In fact, as van Inwagen offers, the dualist runs in to the extra problem of having to explain the connection or relationship between the physical and this proposed nonphysical force. In his example, an imaginary 17th century scientist doesn’t believe magnetism is a completely physical process, because it consists of unobservable forces that seem to go through objects. If a rival of his used an unexplainable physical force to represent magnetism, they would both lack the same evidence. So, bringing this back to our dualist vs. materialist argument, both views argue that some mysterious force explains how thoughts work, and neither of them provide an explanation into the specifics. Dualism has the extra work of needing to provide for an explanation for the interaction between the physical and nonphysical, and how that is proposed to work.
Because both dualists and materialists are stumped at this argument, it doesn’t come to any conclusion.

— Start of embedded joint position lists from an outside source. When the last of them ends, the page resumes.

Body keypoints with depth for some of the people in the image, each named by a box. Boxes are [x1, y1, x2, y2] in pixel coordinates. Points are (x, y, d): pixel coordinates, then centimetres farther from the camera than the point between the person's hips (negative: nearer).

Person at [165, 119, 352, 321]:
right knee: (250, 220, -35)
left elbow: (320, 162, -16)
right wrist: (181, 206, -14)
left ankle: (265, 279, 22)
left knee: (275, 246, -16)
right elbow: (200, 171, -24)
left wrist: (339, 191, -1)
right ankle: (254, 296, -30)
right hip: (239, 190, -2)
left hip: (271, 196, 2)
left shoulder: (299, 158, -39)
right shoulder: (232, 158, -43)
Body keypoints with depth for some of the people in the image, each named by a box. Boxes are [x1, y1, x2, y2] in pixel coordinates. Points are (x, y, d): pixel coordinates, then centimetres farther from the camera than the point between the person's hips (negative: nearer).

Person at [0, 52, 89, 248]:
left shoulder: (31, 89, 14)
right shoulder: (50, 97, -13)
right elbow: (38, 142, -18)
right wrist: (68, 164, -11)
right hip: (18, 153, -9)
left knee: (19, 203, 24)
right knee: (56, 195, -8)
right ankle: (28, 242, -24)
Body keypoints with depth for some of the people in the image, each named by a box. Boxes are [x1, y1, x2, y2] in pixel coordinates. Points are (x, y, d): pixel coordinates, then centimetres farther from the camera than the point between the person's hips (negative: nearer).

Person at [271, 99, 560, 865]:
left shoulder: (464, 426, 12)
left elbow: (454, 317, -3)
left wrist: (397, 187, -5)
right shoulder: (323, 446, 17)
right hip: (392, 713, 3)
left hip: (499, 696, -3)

Here’s another good summary, with a different organization. This one focuses more on the magnet analogy, and then only at the end says how it illustrates how the passage represents the debate between the dualist and the physicalist:
Think of the process of a magnet sticking to a refrigerator (magnetism). Person A may believe that this may only occur from non-physical interactions, which are not seen and unknown. They believe non-physical interaction between the two physical objects (magnet and refrigerator) are what cause magnetism. They assume that physical interaction occurs from contact between only physical things that are seen. In the example of a magnet sticking to the fridge, this would be the pushes and bumps of the magnet towards the refrigerator. Therefore, they would believe that magnetism cannot be just physical. They would explain that certain observations (the magnet moving towards the refrigerator and sticking to it) can be explained as non-physical because if it were examined in detail there would be no evidence of any physical interaction occurring. Person A is showing the ideas of a dualist.

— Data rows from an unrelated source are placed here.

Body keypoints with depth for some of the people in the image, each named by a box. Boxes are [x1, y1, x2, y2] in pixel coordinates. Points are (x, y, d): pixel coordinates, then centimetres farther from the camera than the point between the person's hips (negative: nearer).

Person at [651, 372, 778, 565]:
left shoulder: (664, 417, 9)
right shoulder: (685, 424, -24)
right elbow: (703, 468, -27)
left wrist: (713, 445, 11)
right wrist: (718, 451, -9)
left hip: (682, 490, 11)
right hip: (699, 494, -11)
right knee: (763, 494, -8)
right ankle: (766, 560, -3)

The opposite view point would be Person B who believes that a certain observation, in this case magnetism, is caused by known and unknown physical interactions that cannot be explained. They are unable to show how the unknown physical interaction causes what is being observed. They believe that physical interaction between the two physical things (magnet and refrigerator) cause the observation. Person B is showing the ideas of a physicalist. Both sides state that a certain observation, the magnet sticking to the fridge, is caused by something unknown yet they cannot explain how the unknown thing causes what is being observed.

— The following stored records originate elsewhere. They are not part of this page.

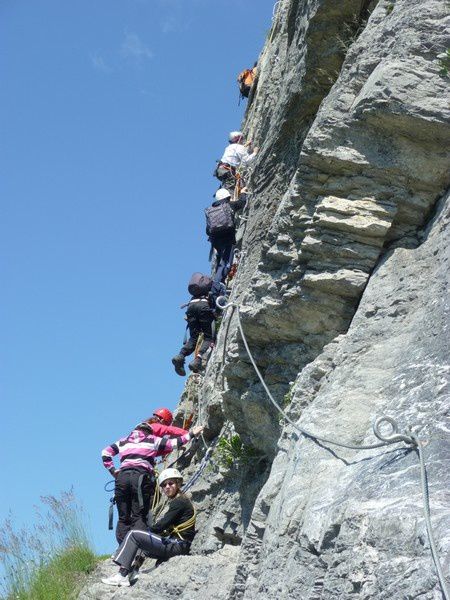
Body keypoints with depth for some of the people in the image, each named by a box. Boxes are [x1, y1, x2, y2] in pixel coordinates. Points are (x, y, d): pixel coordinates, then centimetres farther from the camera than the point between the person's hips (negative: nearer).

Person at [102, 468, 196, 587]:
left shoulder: (179, 502, -10)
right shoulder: (179, 501, 20)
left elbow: (161, 526, -14)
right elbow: (165, 527, 17)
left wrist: (146, 531, 1)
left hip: (177, 546, -10)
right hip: (174, 543, 10)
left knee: (133, 535, -10)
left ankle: (121, 576, -15)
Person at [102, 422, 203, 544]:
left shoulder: (123, 441, 28)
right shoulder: (153, 440, 19)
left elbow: (105, 452, 23)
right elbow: (173, 443, 12)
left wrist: (113, 471, 19)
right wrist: (191, 434, 20)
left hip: (122, 476, 3)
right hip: (142, 476, -3)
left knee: (123, 519, 6)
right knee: (139, 517, -4)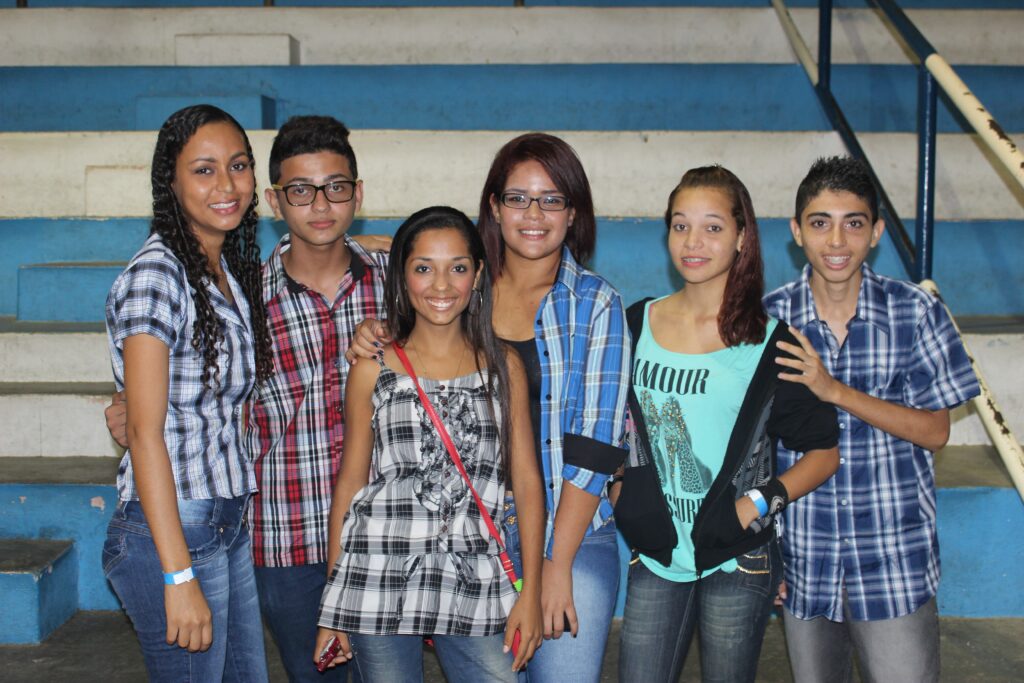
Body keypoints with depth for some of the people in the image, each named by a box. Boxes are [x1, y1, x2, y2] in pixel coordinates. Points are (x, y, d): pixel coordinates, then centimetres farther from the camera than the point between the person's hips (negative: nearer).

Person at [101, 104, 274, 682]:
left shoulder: (234, 272, 11)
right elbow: (145, 432, -18)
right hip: (170, 531, -8)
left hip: (231, 525, 8)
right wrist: (179, 576, -21)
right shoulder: (154, 276, -14)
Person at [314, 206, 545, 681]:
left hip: (477, 587, 1)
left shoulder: (503, 366, 6)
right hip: (380, 584, -1)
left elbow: (526, 481, 6)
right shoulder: (374, 369, 4)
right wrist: (335, 606, 4)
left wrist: (531, 592, 0)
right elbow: (350, 482, 6)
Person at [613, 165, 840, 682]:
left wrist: (758, 504, -14)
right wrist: (621, 492, -3)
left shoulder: (770, 340, -6)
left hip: (737, 561, -2)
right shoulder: (637, 325, 3)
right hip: (656, 554, 3)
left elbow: (824, 453, -2)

Therefore, the argument is that a dualist (Person A) does not have more of an advantage in their argument if they cannot explain more about non-physical interactions and how they work with physical things. Their argument isn’t better than physicalists (Person B) who believe in other unknown physical interactions but are unable to explain what those unknown physical interactions are. The dualist must be able to explain what about non-physical interactions between physical objects, cause observations, such as the magnet sticking to the refrigerator, to occur instead of other unknown physical interactions causing the objects to move towards one another.
Neither of those summaries are perfect: they could be improved in several ways. Probably my (skeletal) summary could be improved too. But these all show some reasonable strategies for explaining or summarizing a particular text or argument. In your full-blown philosophical writing, you’ll need to be able to do this, before you can effectively respond to the text or argument.